The advances in computing and miniaturization technologies have made possible an increasing use of unmanned devices to do routine work once done by man. Most repetitive precision and rule-based work can now be automated using sophisticated robotics.
As electro-optical-mechanical contraptions, robots are perfect for jobs that are repetitive, require precise rule-based actions and in areas where potential harm exists. People need salaries, vacations, coffee breaks and a reasonably comfortable work environment. Robots don’t. People get bored doing routines and that could lead to fatigue that in turn could lead to errors and failures. Robots are immune from boredom.
Robots come in various forms and sophistication. Almost all of them are deployed in manufacturing. Car factories are highly automated with more human workers employed to supervise and manage the work, leaving robotic arms and AI-based computer machines to weld, paint, and assemble the different car parts together as well as move completed cars into the testing and distribution zones of the factory.

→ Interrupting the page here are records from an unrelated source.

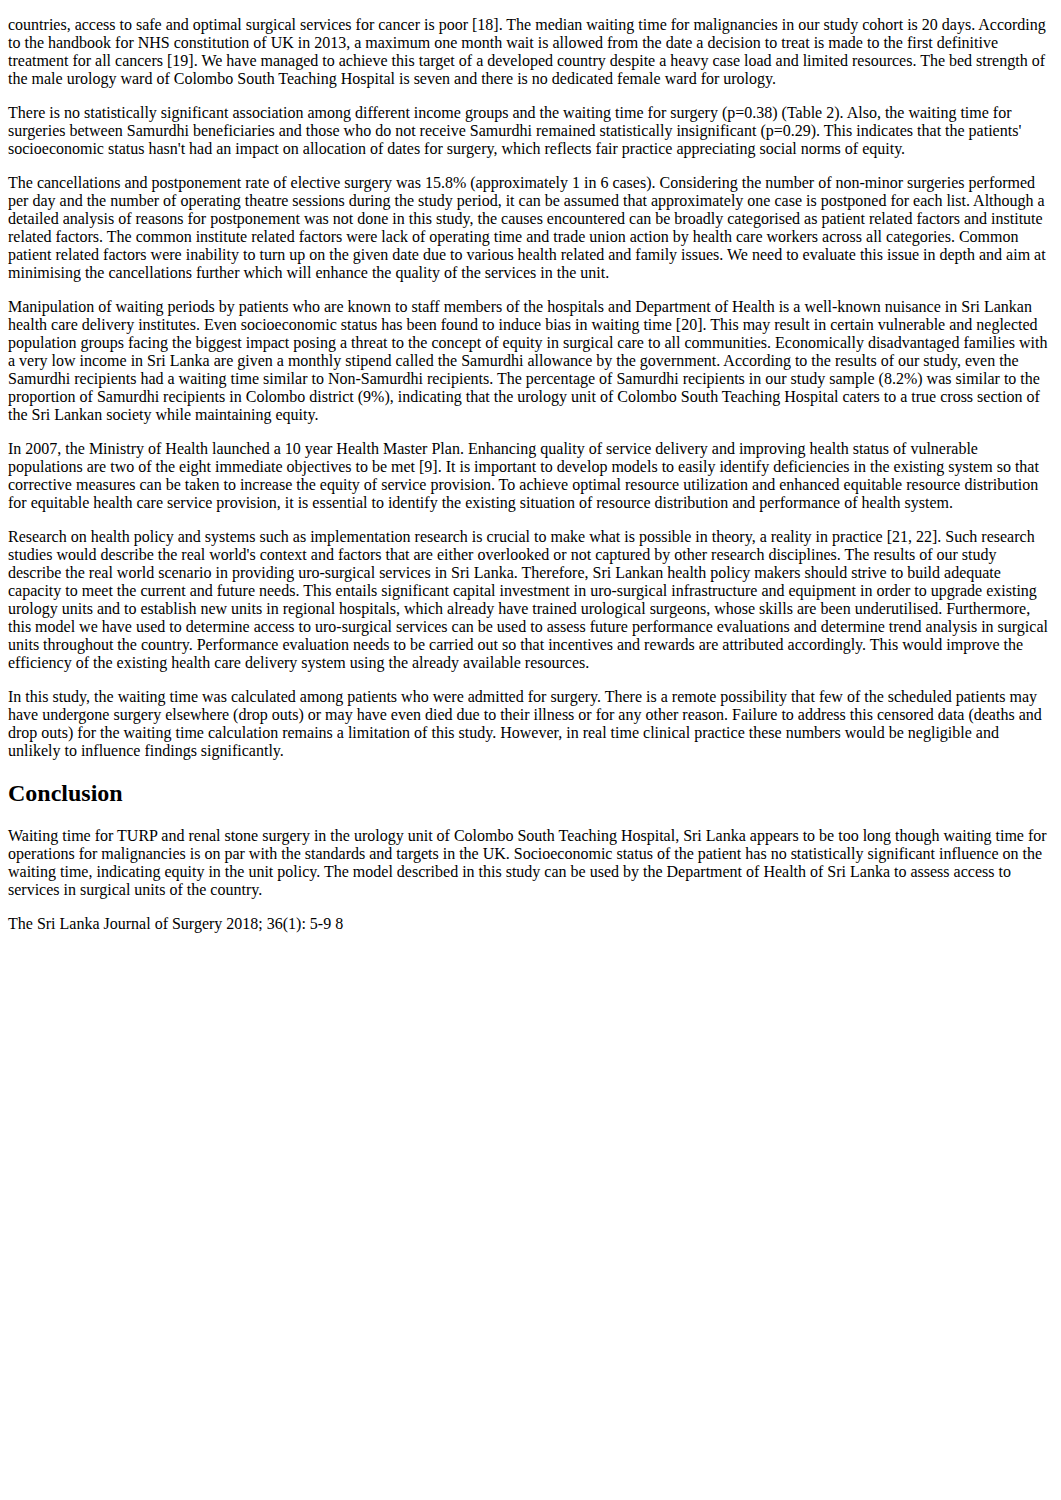countries, access to safe and optimal surgical services for cancer is poor [18]. The median waiting time for malignancies in our study cohort is 20 days. According to the handbook for NHS constitution of UK in 2013, a maximum one month wait is allowed from the date a decision to treat is made to the first definitive treatment for all cancers [19]. We have managed to achieve this target of a developed country despite a heavy case load and limited resources. The bed strength of the male urology ward of Colombo South Teaching Hospital is seven and there is no dedicated female ward for urology.
There is no statistically significant association among different income groups and the waiting time for surgery (p=0.38) (Table 2). Also, the waiting time for surgeries between Samurdhi beneficiaries and those who do not receive Samurdhi remained statistically insignificant (p=0.29). This indicates that the patients' socioeconomic status hasn't had an impact on allocation of dates for surgery, which reflects fair practice appreciating social norms of equity.
The cancellations and postponement rate of elective surgery was 15.8% (approximately 1 in 6 cases). Considering the number of non-minor surgeries performed per day and the number of operating theatre sessions during the study period, it can be assumed that approximately one case is postponed for each list. Although a detailed analysis of reasons for postponement was not done in this study, the causes encountered can be broadly categorised as patient related factors and institute related factors. The common institute related factors were lack of operating time and trade union action by health care workers across all categories. Common patient related factors were inability to turn up on the given date due to various health related and family issues. We need to evaluate this issue in depth and aim at minimising the cancellations further which will enhance the quality of the services in the unit.
Manipulation of waiting periods by patients who are known to staff members of the hospitals and Department of Health is a well-known nuisance in Sri Lankan health care delivery institutes. Even socioeconomic status has been found to induce bias in waiting time [20]. This may result in certain vulnerable and neglected population groups facing the biggest impact posing a threat to the concept of equity in surgical care to all communities. Economically disadvantaged families with a very low income in Sri Lanka are given a monthly stipend called the Samurdhi allowance by the government. According to the results of our study, even the Samurdhi recipients had a waiting time similar to Non-Samurdhi recipients. The percentage of Samurdhi recipients in our study sample (8.2%) was similar to the proportion of Samurdhi recipients in Colombo district (9%), indicating that the urology unit of Colombo South Teaching Hospital caters to a true cross section of the Sri Lankan society while maintaining equity.
In 2007, the Ministry of Health launched a 10 year Health Master Plan. Enhancing quality of service delivery and improving health status of vulnerable populations are two of the eight immediate objectives to be met [9]. It is important to develop models to easily identify deficiencies in the existing system so that corrective measures can be taken to increase the equity of service provision. To achieve optimal resource utilization and enhanced equitable resource distribution for equitable health care service provision, it is essential to identify the existing situation of resource distribution and performance of health system.
Research on health policy and systems such as implementation research is crucial to make what is possible in theory, a reality in practice [21, 22]. Such research studies would describe the real world's context and factors that are either overlooked or not captured by other research disciplines. The results of our study describe the real world scenario in providing uro-surgical services in Sri Lanka. Therefore, Sri Lankan health policy makers should strive to build adequate capacity to meet the current and future needs. This entails significant capital investment in uro-surgical infrastructure and equipment in order to upgrade existing urology units and to establish new units in regional hospitals, which already have trained urological surgeons, whose skills are been underutilised. Furthermore, this model we have used to determine access to uro-surgical services can be used to assess future performance evaluations and determine trend analysis in surgical units throughout the country. Performance evaluation needs to be carried out so that incentives and rewards are attributed accordingly. This would improve the efficiency of the existing health care delivery system using the already available resources.
In this study, the waiting time was calculated among patients who were admitted for surgery. There is a remote possibility that few of the scheduled patients may have undergone surgery elsewhere (drop outs) or may have even died due to their illness or for any other reason. Failure to address this censored data (deaths and drop outs) for the waiting time calculation remains a limitation of this study. However, in real time clinical practice these numbers would be negligible and unlikely to influence findings significantly.
Conclusion
Waiting time for TURP and renal stone surgery in the urology unit of Colombo South Teaching Hospital, Sri Lanka appears to be too long though waiting time for operations for malignancies is on par with the standards and targets in the UK. Socioeconomic status of the patient has no statistically significant influence on the waiting time, indicating equity in the unit policy. The model described in this study can be used by the Department of Health of Sri Lanka to assess access to services in surgical units of the country.
The Sri Lanka Journal of Surgery 2018; 36(1): 5-9 8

Another useful work for robots is in food plants that arrange, say, an assortment of chocolate cookies or candies in boxes. A computer system typical guides the robotic armatures with optical sensors over a moving conveyor belt, enabling the robot to pick and aggregate different objects into a container. Such contraptions, properly configured can produce the required daily volumes at predictable quality levels and cost structures to make the product more affordable.
Computer and electronic gadget makers use robots to solder together minute wires and parts onto the chip sets. “Pick and place” robotic armatures insert chips onto circuit boards found in all electronics gears from radios to cellphones.
In The Hospitals
Robots are increasingly common in pharmaceuticals and hospitals. The same “pick and place” robotics can be used to package medicines into boxes or bottles for market distribution. They are often found in sterile plants that are a requirement in handling pharmaceutical items.

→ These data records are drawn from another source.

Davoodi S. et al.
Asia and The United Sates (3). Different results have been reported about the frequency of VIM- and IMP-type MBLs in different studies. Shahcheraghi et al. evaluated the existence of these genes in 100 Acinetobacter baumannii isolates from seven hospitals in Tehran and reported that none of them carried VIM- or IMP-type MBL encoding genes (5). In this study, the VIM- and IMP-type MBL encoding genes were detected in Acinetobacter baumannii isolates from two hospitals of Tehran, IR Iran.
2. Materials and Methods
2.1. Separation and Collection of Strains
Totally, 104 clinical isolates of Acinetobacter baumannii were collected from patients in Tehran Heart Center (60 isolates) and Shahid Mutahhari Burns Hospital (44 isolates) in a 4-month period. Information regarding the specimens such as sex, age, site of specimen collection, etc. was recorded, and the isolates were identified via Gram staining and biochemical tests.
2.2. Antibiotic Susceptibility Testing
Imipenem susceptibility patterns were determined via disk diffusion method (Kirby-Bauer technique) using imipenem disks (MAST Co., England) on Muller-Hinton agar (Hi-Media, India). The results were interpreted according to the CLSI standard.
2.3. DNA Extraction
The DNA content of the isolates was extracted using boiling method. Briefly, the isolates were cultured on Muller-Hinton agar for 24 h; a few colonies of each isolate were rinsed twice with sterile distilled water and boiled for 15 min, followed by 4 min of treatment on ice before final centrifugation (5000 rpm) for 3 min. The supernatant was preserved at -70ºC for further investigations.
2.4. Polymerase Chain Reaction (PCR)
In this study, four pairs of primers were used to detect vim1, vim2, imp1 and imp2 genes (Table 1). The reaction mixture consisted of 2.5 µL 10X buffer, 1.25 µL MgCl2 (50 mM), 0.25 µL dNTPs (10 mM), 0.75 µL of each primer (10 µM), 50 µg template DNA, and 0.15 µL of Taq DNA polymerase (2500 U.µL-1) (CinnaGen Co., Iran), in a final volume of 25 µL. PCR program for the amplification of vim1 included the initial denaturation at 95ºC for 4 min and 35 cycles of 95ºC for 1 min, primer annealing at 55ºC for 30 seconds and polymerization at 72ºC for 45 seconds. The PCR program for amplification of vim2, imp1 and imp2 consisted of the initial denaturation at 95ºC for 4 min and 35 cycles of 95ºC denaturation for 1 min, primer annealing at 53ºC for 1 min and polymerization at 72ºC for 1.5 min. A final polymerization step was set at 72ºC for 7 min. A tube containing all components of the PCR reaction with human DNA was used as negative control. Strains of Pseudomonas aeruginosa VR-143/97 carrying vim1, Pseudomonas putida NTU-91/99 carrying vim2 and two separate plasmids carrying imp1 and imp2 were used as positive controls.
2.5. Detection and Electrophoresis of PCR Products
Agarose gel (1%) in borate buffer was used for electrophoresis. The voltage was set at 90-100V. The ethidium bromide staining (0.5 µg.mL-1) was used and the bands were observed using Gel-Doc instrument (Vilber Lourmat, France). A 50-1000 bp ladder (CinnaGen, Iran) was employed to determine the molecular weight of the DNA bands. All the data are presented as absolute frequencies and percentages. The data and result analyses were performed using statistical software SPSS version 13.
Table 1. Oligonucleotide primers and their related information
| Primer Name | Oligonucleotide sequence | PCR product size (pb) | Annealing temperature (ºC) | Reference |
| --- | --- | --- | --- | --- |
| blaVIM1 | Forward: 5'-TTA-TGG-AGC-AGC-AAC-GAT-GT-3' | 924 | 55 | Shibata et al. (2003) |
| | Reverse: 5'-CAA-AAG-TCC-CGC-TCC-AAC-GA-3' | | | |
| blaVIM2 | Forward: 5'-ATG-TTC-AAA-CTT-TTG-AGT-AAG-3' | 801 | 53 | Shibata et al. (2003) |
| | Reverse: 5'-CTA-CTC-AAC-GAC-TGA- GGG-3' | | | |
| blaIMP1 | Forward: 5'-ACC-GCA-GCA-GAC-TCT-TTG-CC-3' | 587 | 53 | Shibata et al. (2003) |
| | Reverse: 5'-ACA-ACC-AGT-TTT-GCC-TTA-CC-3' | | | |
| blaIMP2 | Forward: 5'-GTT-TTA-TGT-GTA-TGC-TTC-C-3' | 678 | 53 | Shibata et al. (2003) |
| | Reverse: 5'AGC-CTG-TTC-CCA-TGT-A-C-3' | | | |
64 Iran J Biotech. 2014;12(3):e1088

There are robotic messengers on wheels used in some hospitals to carry medical and surgical supplies or equipment from one area to another on the same floor. Some medical robots enable remote surgery on patients using feedback sensors that allow surgeons to explore tissue sensed by the robot’s instruments. It may be along while for miniature robot sensors to travel through the blood stream by remote control as described in science fiction, but that is certainly not far-fetched
Robots at home
Robotic engineers and scientists are now predicting that our homes would soon have robots as household help to do more of the routine and menial chores at home. Some appliance companies have started working on prototypes vacuum cleaners and lawn mowers that have microchip-based “brains,” sonar sensors or optical “eyes” and solenoid and micro-motor armatures that can do most of the chores on their own.
They can go around the house to memorize their “assignments” and can pretty much clean the house or mow the lawn at pre-set hours of the day. Already in the market is a robotic lawn mower made by Friendly Robotics. It has bump sensors that define its obstacles and learns the area it will work on.